Acquisition of insulation maker

Cash-strapped Superglass sold to Russian rival

Ken MunroScottish insulation company Superglass is being acquired in an £8.7 million recommended cash offer by a Russian rival.

The loss-making manufacturer of glass wool, based in Stirling, is being acquired by Moscow based Inflection, part of Russian tycoon Sergey Kolesnikov’s TechnoNICOL  group, one of the world’s largest insulation makers.

The Superglass board said that despite making progress through a turnaround plan it could not see a future as an independent company.

In a statement to the stock exchange it admitted to the pressures it was under and how a sale of the business to a large rival had become the best solution.

It said its status as a quoted company meant its trading position was always open to public scrutiny and this has worked against it.

It would need to raise more finance, not least to replace its only furnace, and this could not be guaranteed.

The government’s withdrawal of an energy-efficiency scheme was already having an effect on demand and the uncertainty following the Brexit decision made matters worse.

Inflection is committed to the management and 150-strong workforce and says it has investment plans including a major distribution deal for TechnoNICOL products through Superglass.

The remuneration committee of Superglass has also agreed that CEO Ken Munro (pictured), former finance director Chris Lea and production director Mark Atherton will each be entitled to a cash bonus equivalent to 20% of their respective annual base salaries, representing £35,000, £26,000 and £22,000 respectively.

Mr Kolesnikov, the sole shareholder of Inflection, who is also the president and managing partner of the TechnoNICOL group of companies, considers Superglass to be “a good strategic fit for a potential commercial partnership with the TechnoNICOL group”, giving his company a presence in the UK and Irish insulation markets.

He believes Superglass is likely, over time, to become the leading distributor of TechnoNICOL Construction’s products in the region.

In a statement to the stock exchange, Superglass says the Offer will also enable Superglass it to benefit from the “financial support and certainty that Inflection is able to provide”

In addition, it said the offer gives all Superglass shareholders the opportunity to exit at a substantial premium, thereby removing the uncertainty that they may otherwise be subject to, given the relative illiquidity in the shares as well as the relatively volatile share price over the past two years.

The  5.6p per share bid represents a 114% premium to last night’s closing price of 2.62p.

Superglass’s main shareholder, holding 38% of the company is backing the offer which has irrevocables totalling 63%.

> Daily Business comment: The takeover will provide Superglass with the capital certainty it requires to survive and thrive in a market suffering from overcapacity.

Its statement about the need for refinancing by a rival confirms comments about the benefits of foreign takeovers made on this website this week following the ARM Holdings acquisition.

Superglass has undertaken a series of recapitalisation exercises to reduce its debts and costs and to finance a major programme of capital investment at its plant in Stirling.

It needed this to compete with the other leading players in the UK glasswool insulation market which has suffered a prolonged period of price weakness and subdued demand.

Matters were made more problematic by he almost complete withdrawal of the UK Government-sponsored domestic energy efficiency schemes.

Progress has been made on a turnaround plan, but the company is still making a loss.

Overcapacity in the UK glasswool insulation market stretched financial resources compared to its principal competitors mean the plan continues to carry some risk.

The company now says the UK’s recent decision to vote to leave the European Union has added a new layer of operational and financial risk.

The board has been exploring a new plan to save in excess of £700,000 for a capital outlay of approximately £2.7m.
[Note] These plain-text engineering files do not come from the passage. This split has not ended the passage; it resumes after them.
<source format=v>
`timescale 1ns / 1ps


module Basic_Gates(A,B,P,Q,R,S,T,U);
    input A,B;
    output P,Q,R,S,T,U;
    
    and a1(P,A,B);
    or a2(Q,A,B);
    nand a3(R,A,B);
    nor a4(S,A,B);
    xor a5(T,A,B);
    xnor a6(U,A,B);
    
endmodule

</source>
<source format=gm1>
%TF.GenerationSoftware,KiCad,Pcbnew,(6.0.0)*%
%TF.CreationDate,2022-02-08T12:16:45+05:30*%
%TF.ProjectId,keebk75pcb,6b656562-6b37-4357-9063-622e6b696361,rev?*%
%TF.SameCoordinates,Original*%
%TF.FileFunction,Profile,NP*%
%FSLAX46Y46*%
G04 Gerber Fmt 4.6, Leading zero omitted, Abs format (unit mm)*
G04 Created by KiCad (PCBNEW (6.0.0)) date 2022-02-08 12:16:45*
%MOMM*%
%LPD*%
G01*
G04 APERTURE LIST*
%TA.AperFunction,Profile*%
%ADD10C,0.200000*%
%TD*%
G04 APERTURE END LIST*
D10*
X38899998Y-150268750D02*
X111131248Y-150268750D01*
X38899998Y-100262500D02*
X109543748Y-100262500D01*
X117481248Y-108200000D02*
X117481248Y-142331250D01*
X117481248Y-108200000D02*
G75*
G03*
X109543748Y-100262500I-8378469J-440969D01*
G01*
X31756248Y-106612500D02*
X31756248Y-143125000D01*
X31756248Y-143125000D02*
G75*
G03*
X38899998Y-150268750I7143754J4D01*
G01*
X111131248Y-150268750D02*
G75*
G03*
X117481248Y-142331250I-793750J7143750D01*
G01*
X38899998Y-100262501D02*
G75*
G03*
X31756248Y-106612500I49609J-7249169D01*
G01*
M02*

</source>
However, funding for this project is not in place and beyond its available debt facilities.

It also needs to find £4m to replace its sole operating furnace the company’s capacity and would rely on cash flow to go back to shareholders.
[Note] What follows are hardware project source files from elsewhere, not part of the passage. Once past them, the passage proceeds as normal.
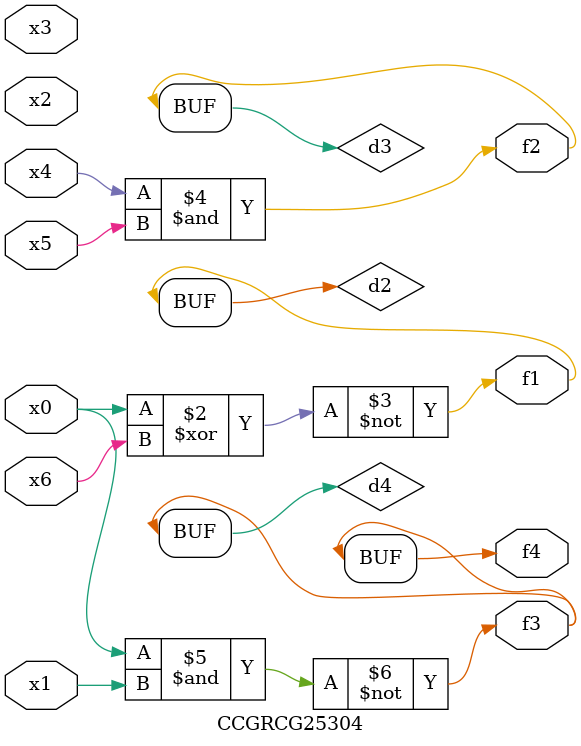
<source format=v>
module CCGRCG25304(
	input x0, x1, x2, x3, x4, x5, x6,
	output f1, f2, f3, f4
);

	wire d1, d2, d3, d4;

	nor (d1, x0);
	xnor (d2, x0, x6);
	and (d3, x4, x5);
	nand (d4, x0, x1);
	assign f1 = d2;
	assign f2 = d3;
	assign f3 = d4;
	assign f4 = d4;
endmodule

</source>
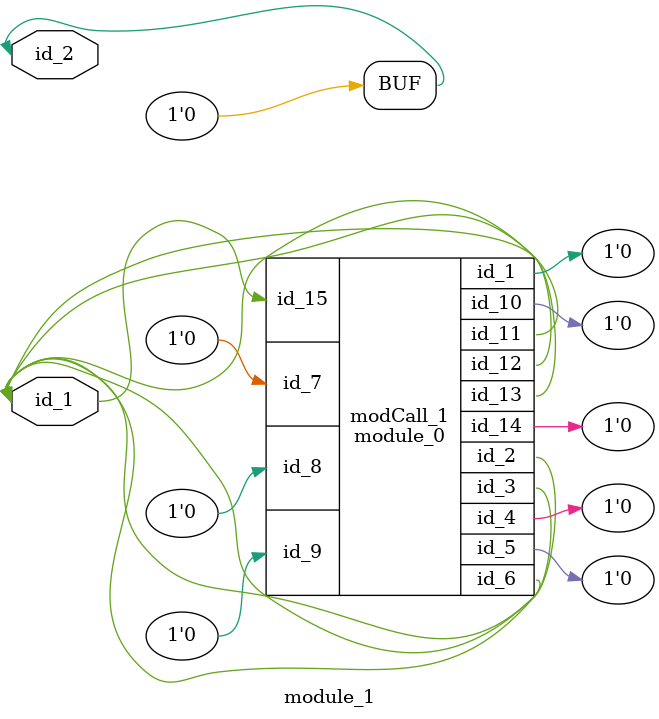
<source format=v>
module module_0 (
    id_1,
    id_2,
    id_3,
    id_4,
    id_5,
    id_6,
    id_7,
    id_8,
    id_9,
    id_10,
    id_11,
    id_12,
    id_13,
    id_14,
    id_15
);
  input wire id_15;
  inout wire id_14;
  output wire id_13;
  inout wire id_12;
  output wire id_11;
  inout wire id_10;
  input wire id_9;
  input wire id_8;
  input wire id_7;
  inout wire id_6;
  output wire id_5;
  output wire id_4;
  inout wire id_3;
  inout wire id_2;
  output wire id_1;
  assign id_6 = id_12;
  wire id_16;
endmodule
module module_1 (
    id_1,
    id_2
);
  inout wire id_2;
  inout wire id_1;
  assign id_2 = 1'b0;
  module_0 modCall_1 (
      id_2,
      id_1,
      id_1,
      id_2,
      id_2,
      id_1,
      id_2,
      id_2,
      id_2,
      id_2,
      id_1,
      id_1,
      id_1,
      id_2,
      id_1
  );
endmodule

</source>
Interestingly, the company says its quoted status, requiring it to publicly disclose its financial and trading position, has “materially disadvantaged management’s efforts to stabilise the business and implement the turnaround plan”.
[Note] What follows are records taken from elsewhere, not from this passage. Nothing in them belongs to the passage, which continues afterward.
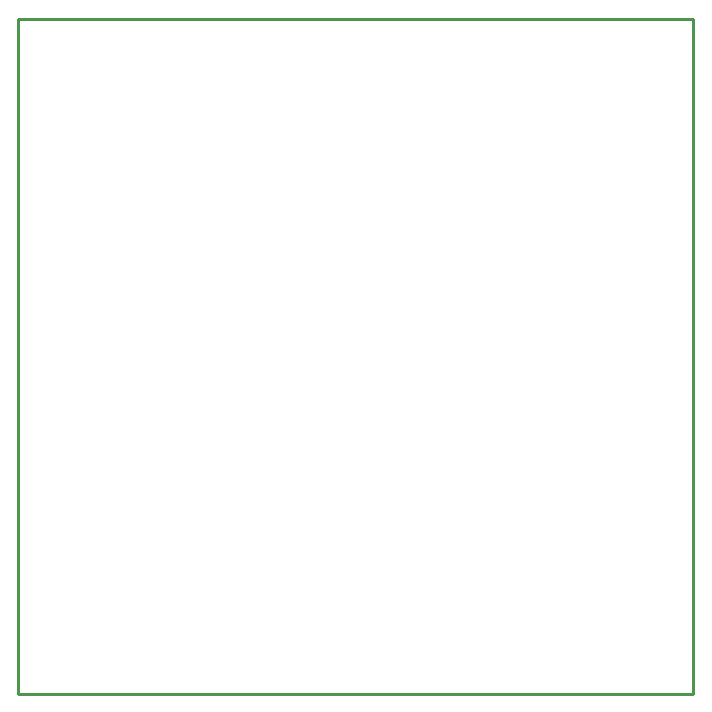
<source format=gko>
G04*
G04 #@! TF.GenerationSoftware,Altium Limited,Altium Designer,21.5.1 (32)*
G04*
G04 Layer_Color=8388736*
%FSLAX25Y25*%
%MOIN*%
G70*
G04*
G04 #@! TF.SameCoordinates,C11210EE-706E-4053-A979-2A702EC27353*
G04*
G04*
G04 #@! TF.FilePolarity,Positive*
G04*
G01*
G75*
%ADD16C,0.01000*%
D16*
X225000Y0D02*
X225000Y0D01*
X450000D01*
Y225000D01*
X450000Y225000D02*
X450000Y225000D01*
X225000Y225000D02*
X450000D01*
X225000Y0D02*
Y225000D01*
M02*

</source>
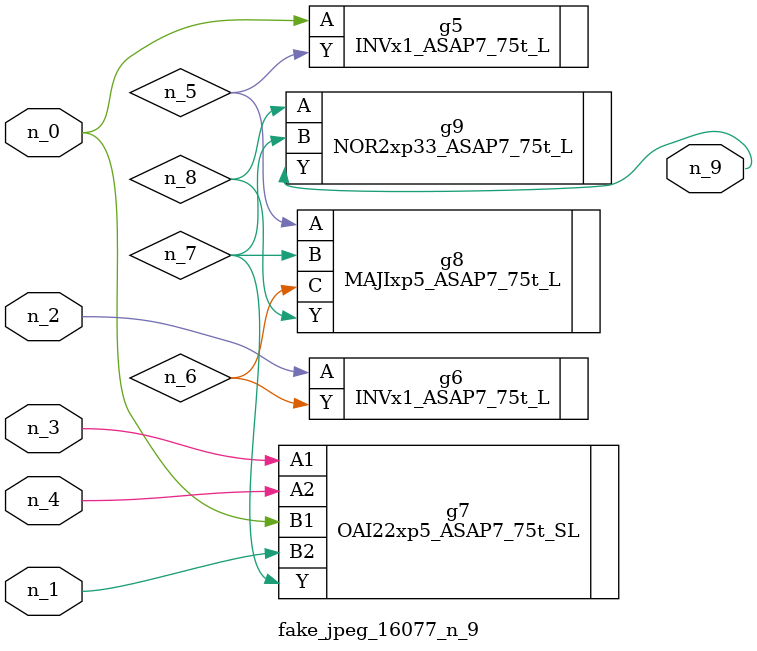
<source format=v>
module fake_jpeg_16077_n_9 (n_3, n_2, n_1, n_0, n_4, n_9);

input n_3;
input n_2;
input n_1;
input n_0;
input n_4;

output n_9;

wire n_8;
wire n_6;
wire n_5;
wire n_7;

INVx1_ASAP7_75t_L g5 ( 
.A(n_0),
.Y(n_5)
);

INVx1_ASAP7_75t_L g6 ( 
.A(n_2),
.Y(n_6)
);

OAI22xp5_ASAP7_75t_SL g7 ( 
.A1(n_3),
.A2(n_4),
.B1(n_0),
.B2(n_1),
.Y(n_7)
);

MAJIxp5_ASAP7_75t_L g8 ( 
.A(n_5),
.B(n_7),
.C(n_6),
.Y(n_8)
);

NOR2xp33_ASAP7_75t_L g9 ( 
.A(n_8),
.B(n_7),
.Y(n_9)
);


endmodule
</source>
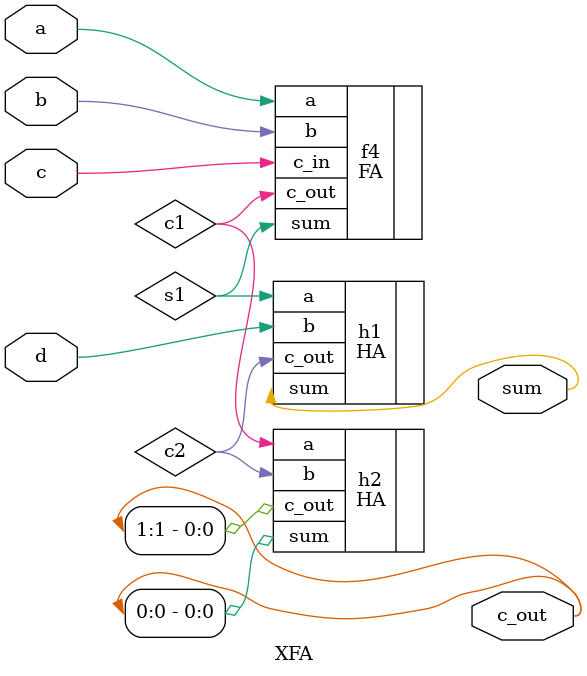
<source format=v>
module XFA (a,b,c,d,c_out,sum);

	input a,b,c,d;
	output sum;
	output [1:0] c_out;
	/*
	XFA x1(.a(),.b(),.c(),.d(),.c_out(),.sum());	//remember c_out is 2 bits
	*/
	wire s1,c1,c2;
	
	FA f4 ( .a(a),.b(b),.c_in(c),.sum(s1),.c_out(c1));
	
	HA h1 ( .a(s1),.b(d),.c_out(c2),.sum(sum));
	
	HA h2 ( .a(c1),.b(c2),.c_out(c_out[1]),.sum(c_out[0]));

endmodule

</source>
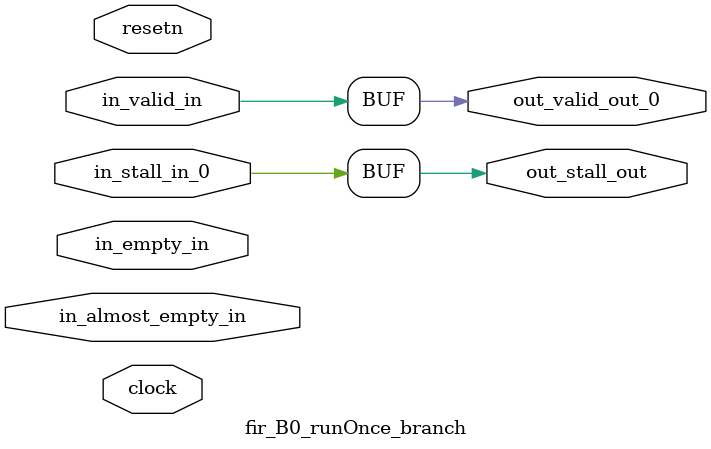
<source format=sv>



(* altera_attribute = "-name AUTO_SHIFT_REGISTER_RECOGNITION OFF; -name MESSAGE_DISABLE 10036; -name MESSAGE_DISABLE 10037; -name MESSAGE_DISABLE 14130; -name MESSAGE_DISABLE 14320; -name MESSAGE_DISABLE 15400; -name MESSAGE_DISABLE 14130; -name MESSAGE_DISABLE 10036; -name MESSAGE_DISABLE 12020; -name MESSAGE_DISABLE 12030; -name MESSAGE_DISABLE 12010; -name MESSAGE_DISABLE 12110; -name MESSAGE_DISABLE 14320; -name MESSAGE_DISABLE 13410; -name MESSAGE_DISABLE 113007; -name MESSAGE_DISABLE 10958" *)
module fir_B0_runOnce_branch (
    input wire [0:0] in_almost_empty_in,
    input wire [0:0] in_empty_in,
    input wire [0:0] in_stall_in_0,
    input wire [0:0] in_valid_in,
    output wire [0:0] out_stall_out,
    output wire [0:0] out_valid_out_0,
    input wire clock,
    input wire resetn
    );

    reg [0:0] rst_sync_rst_sclrn;


    // out_stall_out(GPOUT,6)
    assign out_stall_out = in_stall_in_0;

    // out_valid_out_0(GPOUT,7)
    assign out_valid_out_0 = in_valid_in;

    // rst_sync(RESETSYNC,8)
    acl_reset_handler #(
        .ASYNC_RESET(0),
        .USE_SYNCHRONIZER(1),
        .PULSE_EXTENSION(0),
        .PIPE_DEPTH(3),
        .DUPLICATE(1)
    ) therst_sync (
        .clk(clock),
        .i_resetn(resetn),
        .o_sclrn(rst_sync_rst_sclrn)
    );

endmodule

</source>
It states in the offer document that quoted status also carries “significant administrative and compliance costs which have been an additional drain on cash at a time when Superglass could ill afford it.”

Being a supplier of a limited product range operating from a single manufacturing plant represents a “strategic challenge” which the company has been in the process of attempting to address in order to build a sustainable long term future.